- Come procedere: Prosegui i pensieri di Domenica Borghese sugli stati d'animo a partire dall'ultima frase riportata.

- Brano da leggere:
__________________________________________________

Domenica Borghese – Stati d’Animo
Sono un vulcano addormentato, non svegliatemi.
Sono un vulcano addormentato, non svegliatemi.
Mi piacciono i piccoli gesti fatti sottovoce, quelli che restano nell’intimità di un attimo. Si leggono negli sguardi, nelle piccole movenze delle labbra e non si perdono mai, perché chi li sa cogliere li afferra e li trattiene nel cuore. Mi piacciono le piccole promesse, quelle “stupide”, quelle che fai anche al mattino, quando dietro un semplice abbraccio dici “a stasera”. Mi piace la quotidianità vissuta in una semplicità che fa del mio tempo una splendida certezza.
Adoro quelle dolci sensazioni quando si tramutano in emozioni.
Quanta somiglianza intercorre e si frappone tra immensità e miseria. Quando stringi il tutto ed il tutto si tramuta in acqua e cade a terra fango.
Incatenata ai ricordi e ai rimpianti anche il cielo è una stanza dove ogni pensiero si scioglie in una lacrima ed ogni sogno diventa preghiera.

__________________________________________________

- Insieme dei record:
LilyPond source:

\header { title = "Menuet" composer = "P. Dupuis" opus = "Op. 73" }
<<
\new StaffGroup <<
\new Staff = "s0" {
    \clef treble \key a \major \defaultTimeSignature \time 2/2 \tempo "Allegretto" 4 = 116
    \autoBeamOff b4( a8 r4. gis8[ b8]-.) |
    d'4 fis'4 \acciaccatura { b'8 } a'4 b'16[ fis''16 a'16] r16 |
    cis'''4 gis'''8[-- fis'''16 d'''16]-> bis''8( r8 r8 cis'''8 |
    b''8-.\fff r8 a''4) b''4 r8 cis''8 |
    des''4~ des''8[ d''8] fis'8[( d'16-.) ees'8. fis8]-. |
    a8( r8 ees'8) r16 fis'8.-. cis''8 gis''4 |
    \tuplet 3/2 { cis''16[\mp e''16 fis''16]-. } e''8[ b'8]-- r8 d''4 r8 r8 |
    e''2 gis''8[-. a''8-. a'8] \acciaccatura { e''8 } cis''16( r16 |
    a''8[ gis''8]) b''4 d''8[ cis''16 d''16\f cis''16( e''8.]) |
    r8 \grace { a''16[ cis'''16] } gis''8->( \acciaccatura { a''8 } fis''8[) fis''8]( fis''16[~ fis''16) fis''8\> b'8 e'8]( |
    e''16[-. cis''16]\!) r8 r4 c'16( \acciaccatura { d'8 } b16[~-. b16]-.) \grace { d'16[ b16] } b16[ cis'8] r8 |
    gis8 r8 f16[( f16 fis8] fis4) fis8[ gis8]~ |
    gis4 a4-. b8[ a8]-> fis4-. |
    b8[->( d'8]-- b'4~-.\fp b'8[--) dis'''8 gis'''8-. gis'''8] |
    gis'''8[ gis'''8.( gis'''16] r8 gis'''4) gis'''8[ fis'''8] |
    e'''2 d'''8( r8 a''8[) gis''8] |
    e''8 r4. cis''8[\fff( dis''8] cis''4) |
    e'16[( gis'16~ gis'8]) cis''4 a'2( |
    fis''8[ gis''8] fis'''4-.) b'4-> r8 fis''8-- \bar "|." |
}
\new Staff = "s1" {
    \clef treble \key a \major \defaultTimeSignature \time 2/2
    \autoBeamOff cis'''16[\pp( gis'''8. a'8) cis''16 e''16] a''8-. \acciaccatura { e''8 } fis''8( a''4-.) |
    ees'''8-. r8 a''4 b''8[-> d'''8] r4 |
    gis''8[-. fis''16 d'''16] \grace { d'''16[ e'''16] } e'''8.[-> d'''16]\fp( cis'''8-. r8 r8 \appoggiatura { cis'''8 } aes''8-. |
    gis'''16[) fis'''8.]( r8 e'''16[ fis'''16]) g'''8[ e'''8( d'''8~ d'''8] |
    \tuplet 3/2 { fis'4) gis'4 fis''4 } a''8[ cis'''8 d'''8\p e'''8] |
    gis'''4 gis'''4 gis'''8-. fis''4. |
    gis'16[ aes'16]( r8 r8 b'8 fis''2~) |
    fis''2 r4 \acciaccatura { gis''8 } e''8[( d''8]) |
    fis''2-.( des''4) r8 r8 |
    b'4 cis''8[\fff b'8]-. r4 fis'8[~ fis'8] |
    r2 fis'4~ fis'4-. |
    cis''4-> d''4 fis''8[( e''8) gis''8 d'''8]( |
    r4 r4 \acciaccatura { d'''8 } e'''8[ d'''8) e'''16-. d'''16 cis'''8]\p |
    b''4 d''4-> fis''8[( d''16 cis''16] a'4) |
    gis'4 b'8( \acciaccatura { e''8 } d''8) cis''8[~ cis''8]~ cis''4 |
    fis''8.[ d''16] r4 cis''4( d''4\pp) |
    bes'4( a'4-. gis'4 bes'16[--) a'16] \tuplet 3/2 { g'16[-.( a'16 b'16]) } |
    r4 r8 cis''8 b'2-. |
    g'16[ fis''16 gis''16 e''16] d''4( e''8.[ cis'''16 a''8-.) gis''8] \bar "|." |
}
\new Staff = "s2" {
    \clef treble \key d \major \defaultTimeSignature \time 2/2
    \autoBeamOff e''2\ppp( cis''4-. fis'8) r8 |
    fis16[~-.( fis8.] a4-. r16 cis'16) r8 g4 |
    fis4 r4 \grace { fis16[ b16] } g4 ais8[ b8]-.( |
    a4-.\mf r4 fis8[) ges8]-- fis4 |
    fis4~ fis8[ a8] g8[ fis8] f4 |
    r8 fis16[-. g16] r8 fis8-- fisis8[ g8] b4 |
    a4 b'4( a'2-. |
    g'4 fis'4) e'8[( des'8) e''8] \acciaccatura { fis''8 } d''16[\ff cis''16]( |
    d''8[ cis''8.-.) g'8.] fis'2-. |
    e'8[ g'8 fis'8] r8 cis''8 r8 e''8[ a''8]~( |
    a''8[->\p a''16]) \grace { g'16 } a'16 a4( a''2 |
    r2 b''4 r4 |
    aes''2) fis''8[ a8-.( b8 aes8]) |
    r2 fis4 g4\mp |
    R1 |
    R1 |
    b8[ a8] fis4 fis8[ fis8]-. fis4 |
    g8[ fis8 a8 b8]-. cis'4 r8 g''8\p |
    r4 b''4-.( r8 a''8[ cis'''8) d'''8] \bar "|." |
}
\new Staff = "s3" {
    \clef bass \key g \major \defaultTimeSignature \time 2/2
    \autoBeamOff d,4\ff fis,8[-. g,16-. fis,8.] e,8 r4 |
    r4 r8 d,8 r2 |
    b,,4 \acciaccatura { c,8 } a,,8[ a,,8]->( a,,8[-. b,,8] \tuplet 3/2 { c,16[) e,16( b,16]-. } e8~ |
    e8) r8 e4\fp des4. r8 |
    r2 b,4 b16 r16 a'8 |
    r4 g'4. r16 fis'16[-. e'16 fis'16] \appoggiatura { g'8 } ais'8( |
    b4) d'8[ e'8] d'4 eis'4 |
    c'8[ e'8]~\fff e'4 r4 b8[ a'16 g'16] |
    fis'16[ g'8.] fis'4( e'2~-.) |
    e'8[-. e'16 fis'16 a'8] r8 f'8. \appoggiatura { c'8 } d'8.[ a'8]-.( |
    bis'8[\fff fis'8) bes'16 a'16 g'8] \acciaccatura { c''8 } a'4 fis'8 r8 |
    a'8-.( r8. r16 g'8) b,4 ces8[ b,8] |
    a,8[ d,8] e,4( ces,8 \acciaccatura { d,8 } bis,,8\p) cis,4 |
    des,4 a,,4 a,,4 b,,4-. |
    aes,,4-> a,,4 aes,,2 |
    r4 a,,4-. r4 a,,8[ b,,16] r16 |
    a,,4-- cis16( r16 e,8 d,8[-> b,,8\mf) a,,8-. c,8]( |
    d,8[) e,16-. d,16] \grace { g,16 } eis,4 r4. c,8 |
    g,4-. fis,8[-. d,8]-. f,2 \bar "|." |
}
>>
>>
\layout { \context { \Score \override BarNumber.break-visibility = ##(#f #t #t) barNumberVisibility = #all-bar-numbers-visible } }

__________________________________________________

- La risposta:
Maltempo a parte, c’è aria di novità. L’unico problema è che non so se sono pronta a viverle. I cambiamenti mi hanno sempre spaventato, perché penso sempre di non essere in grado di affrontarli.Poi li affronto e, bene o male, ne esco vincente. Affaticata, magari zoppicante, ma vincente. Eppure questo non mi basta per vincere anche i timori.
Nell’essere sempre forte, a tutti i costi, la gente si scorderà che tu possa avere una debolezza, nell’essere sempre coraggioso, che tu possa avere anche solo un attimo di paura. Così, tanto più tenacemente lotterai, tanto più sarà naturale che ti elogino a parole, ma si scordino di darti affetto.